As it turns out, the source for that post is in https://github.com/isovector/reasonablypolymorphic.com/blob/..., with embedded Haskell to produce the SVGs. The build scripts looks like they might be in https://github.com/isovector/reasonablypolymorphic.com/tree/... and https://github.com/isovector/reasonablypolymorphic.com/tree/... but I can't tell where the code for generating SVG comes from. ("stack install" maybe? But then is it datetime, sitepipe, or strptime?) So I can't figure out how to fix the text in the SVGs to not crash into the diagram lines.
Careful about cloning the repo. It's a quarter gig!
> In the next chapter, we'll investigate how to make machines that change over time, which will be the basis for us to store information. From there it's just a short hop to actual computers!
so I think that grounding abstract computation in something that can clearly be constructed in real life is actually very much a concern of the book, even if he's not planning to cover IEEE-754 denormals, the cost of TLB flushes, or strategies for reducing the bit error rate due to metastability when crossing clock domains.
Must be the new overhyped term. "We start from first principles, just like Elon Musk".
After looking at Google trends, I might be wrong, so nevermind ;) https://trends.google.com/trends/explore?date=all&q=First%20...
When we say a model is a first-principles model, it means it is derived through fundamental equations like conservation of mass/energy, and other known relationships.

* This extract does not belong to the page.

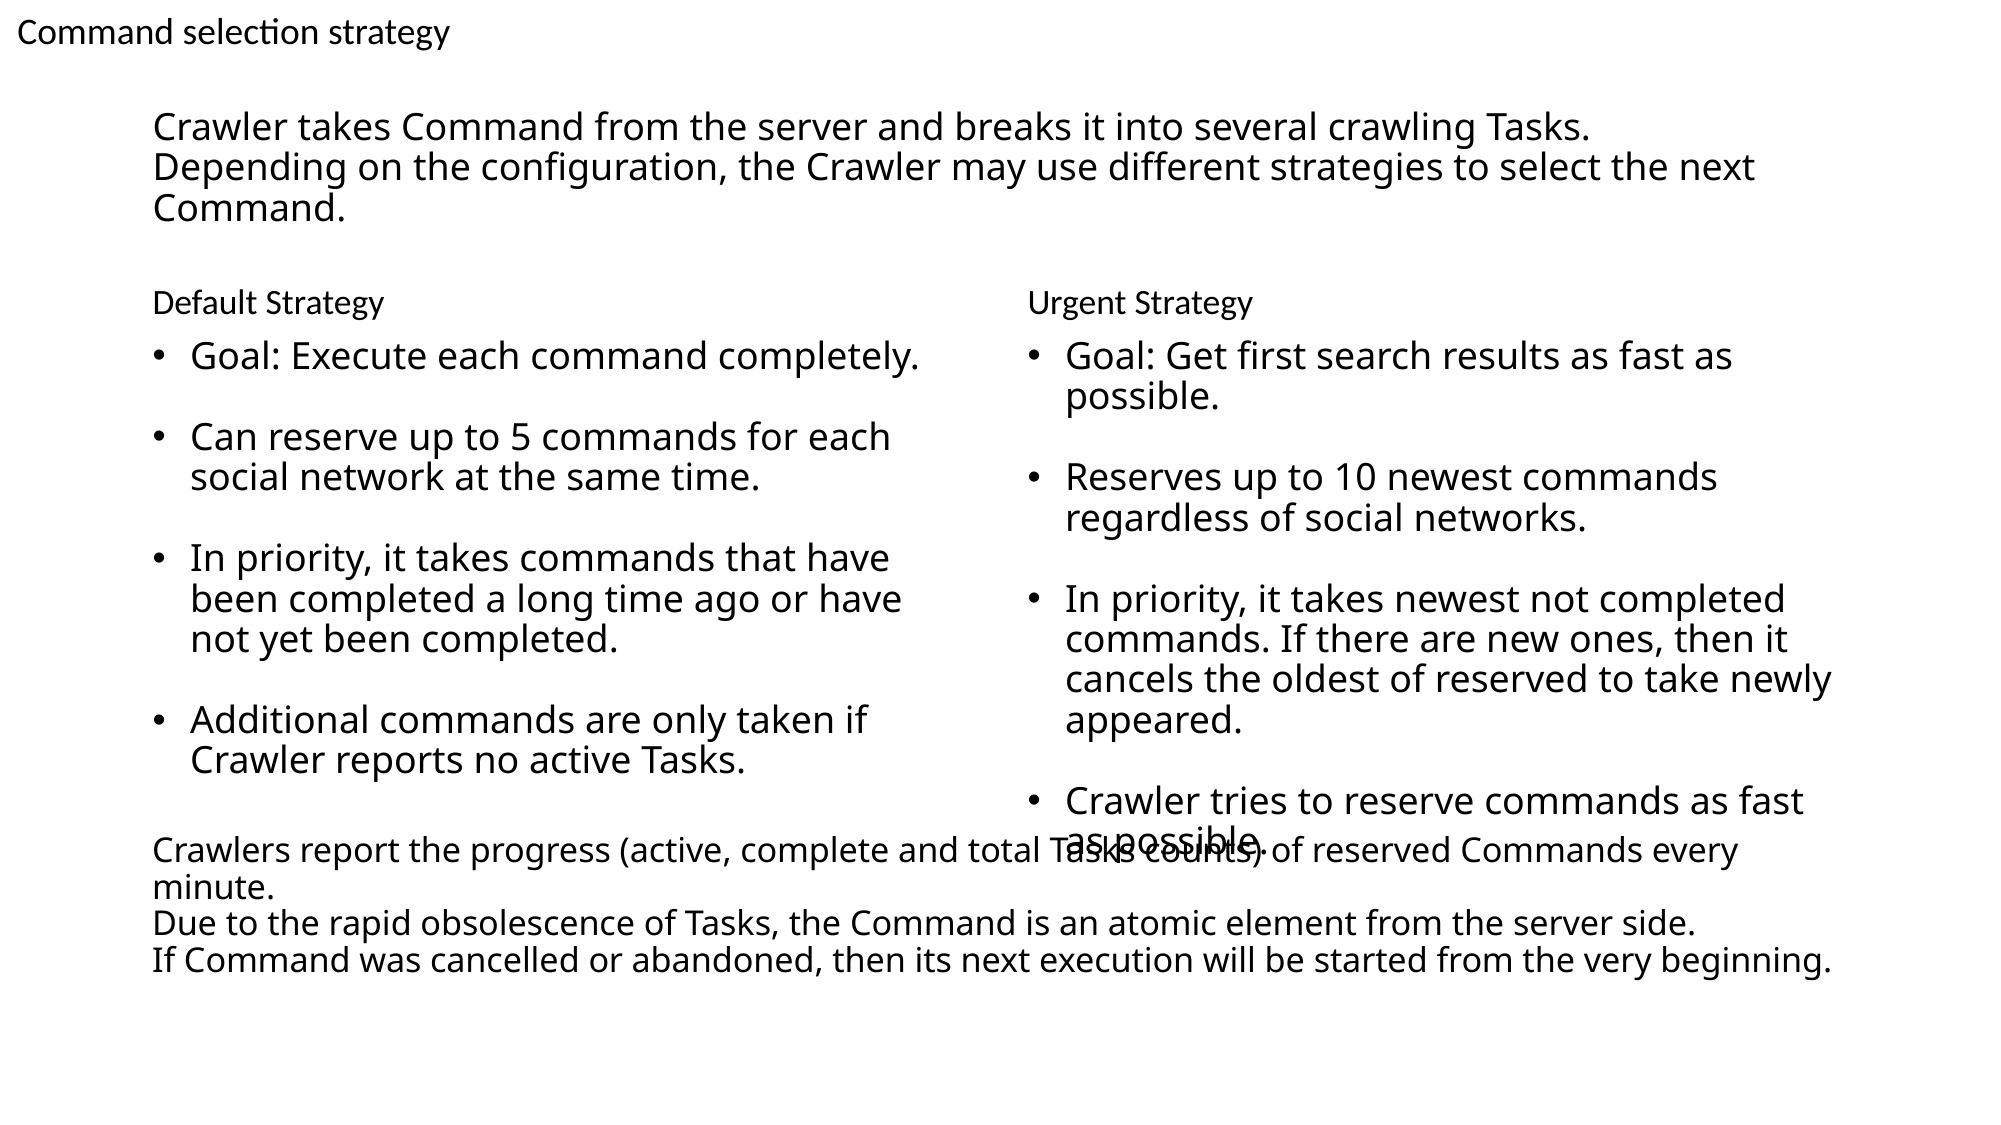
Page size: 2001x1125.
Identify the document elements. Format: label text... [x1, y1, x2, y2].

This is in contrast to a data-driven model, where the underlying phenomena are not explicitly modeled -- instead the model is created by fitting to data.
Elon Musk became associated with it because he applied this form of thinking to business problems, i.e. by establishing the "fundamental equations" (as it were), questioning some basic assumptions and coming up with conclusions that are necessarily true but that no one else has arrived at.
Data-driven models (or the human equivalent: reasoning by analogy) are convenient to build and work well in the space the data has been collected in (~interpolation). However, they do not extrapolate well -- you cannot be sure they will work outside of the space of training data that the model has seen.
First-principles models (or the human equivalent: reasoning by principles) are generally more difficult to build and test (I worked on first-principles physics models for a decade -- they are a pain), but because they are built on a structure of chained principles/truths, they often extrapolate well even to areas where data has not been collected.
This is why if you want to improve efficiency and operations in known spaces, you use data-driven models (fast to build and deploy, accurately captures known behavior).
But for doing design and discovery (doing new things that have never been done before), first-principles models/thinking will carry you much farther.
[1] https://science.howstuffworks.com/life/inside-the-mind/human...
According to your link, it is also used a bit in South Africa (where Elon grew up), but less common in the US. Rather than being a new and overhyped term, perhaps it is a case of Elon using a term that is quite everyday to him, without realizing it is less familiar to the audience.
It is rarer to see it in CS, but it's more because CS used to deal with very simple theories up to recently than because of some fashion. As CS theories start to construct up from the earlier ones, it's appearing more.